Start of Block
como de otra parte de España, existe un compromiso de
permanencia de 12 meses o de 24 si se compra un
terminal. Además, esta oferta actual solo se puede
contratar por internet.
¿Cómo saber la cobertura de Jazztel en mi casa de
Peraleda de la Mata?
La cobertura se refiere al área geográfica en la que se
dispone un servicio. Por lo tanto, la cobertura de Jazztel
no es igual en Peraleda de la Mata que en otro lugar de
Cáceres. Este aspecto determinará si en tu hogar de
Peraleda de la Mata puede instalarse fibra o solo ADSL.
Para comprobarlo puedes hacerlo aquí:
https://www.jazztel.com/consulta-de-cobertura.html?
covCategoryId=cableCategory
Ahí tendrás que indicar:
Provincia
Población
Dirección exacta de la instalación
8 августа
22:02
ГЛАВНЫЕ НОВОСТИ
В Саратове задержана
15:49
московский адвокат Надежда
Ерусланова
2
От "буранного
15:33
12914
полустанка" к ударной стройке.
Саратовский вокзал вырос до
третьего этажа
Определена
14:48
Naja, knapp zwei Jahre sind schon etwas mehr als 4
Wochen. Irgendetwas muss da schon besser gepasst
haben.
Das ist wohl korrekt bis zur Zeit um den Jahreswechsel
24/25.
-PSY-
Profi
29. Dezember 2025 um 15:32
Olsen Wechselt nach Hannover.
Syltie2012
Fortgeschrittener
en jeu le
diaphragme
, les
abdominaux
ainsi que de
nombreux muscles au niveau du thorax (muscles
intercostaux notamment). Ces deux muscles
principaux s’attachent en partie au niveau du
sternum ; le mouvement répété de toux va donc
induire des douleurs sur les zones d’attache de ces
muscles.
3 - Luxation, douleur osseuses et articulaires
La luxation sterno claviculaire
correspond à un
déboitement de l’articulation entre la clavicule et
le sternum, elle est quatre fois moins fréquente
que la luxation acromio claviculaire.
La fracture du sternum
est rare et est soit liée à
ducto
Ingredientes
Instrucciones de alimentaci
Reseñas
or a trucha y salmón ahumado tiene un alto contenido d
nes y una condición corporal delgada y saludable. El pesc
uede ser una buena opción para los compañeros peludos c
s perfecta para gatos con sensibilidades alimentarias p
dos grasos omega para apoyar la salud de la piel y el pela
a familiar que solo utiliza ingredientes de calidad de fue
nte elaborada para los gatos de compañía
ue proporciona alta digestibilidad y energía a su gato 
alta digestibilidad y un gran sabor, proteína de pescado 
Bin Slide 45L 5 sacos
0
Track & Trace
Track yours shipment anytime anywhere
End of Block
- _Prompt_
For each line of the data that has the word "Track", report that line.

- _Solution to the problem_
Track & Trace
Track yours shipment anytime anywhere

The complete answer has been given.